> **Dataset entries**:
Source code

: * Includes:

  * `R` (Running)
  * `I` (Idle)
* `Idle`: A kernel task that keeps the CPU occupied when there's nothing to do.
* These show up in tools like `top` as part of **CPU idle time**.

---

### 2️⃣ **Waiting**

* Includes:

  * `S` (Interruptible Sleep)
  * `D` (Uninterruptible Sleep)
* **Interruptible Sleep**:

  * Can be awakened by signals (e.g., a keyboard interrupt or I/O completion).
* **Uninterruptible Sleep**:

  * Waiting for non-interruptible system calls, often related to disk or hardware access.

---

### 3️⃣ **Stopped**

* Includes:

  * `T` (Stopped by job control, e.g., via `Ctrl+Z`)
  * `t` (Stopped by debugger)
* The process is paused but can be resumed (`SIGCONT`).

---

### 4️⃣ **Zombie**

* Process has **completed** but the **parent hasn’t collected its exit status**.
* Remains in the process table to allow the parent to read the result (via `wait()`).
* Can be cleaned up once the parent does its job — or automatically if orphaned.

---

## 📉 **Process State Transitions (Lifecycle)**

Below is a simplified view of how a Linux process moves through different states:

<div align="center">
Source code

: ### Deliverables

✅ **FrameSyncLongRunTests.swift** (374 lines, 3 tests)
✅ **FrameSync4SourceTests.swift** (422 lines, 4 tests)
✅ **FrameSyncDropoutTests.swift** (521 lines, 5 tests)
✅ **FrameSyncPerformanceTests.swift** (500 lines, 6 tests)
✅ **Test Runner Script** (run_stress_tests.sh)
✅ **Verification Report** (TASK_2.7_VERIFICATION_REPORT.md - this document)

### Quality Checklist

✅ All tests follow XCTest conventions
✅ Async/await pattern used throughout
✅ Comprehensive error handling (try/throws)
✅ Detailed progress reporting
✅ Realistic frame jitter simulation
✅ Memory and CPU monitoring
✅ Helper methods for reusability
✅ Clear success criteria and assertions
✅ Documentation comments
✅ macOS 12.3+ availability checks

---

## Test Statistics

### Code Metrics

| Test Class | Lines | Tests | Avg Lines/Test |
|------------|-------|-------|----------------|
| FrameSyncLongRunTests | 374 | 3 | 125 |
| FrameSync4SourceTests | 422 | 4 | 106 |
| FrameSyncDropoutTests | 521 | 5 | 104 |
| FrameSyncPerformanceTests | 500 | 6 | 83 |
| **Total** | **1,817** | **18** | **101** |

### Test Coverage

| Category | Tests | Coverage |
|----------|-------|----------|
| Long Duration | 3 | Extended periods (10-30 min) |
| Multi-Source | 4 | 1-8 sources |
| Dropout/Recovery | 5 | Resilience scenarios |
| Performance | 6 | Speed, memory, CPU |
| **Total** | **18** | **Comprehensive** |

> **Task objective**:
Search the entries for the word "Coverage" and gather every line where it appears.

> **Exercise response**:
### Test Coverage
| Category | Tests | Coverage |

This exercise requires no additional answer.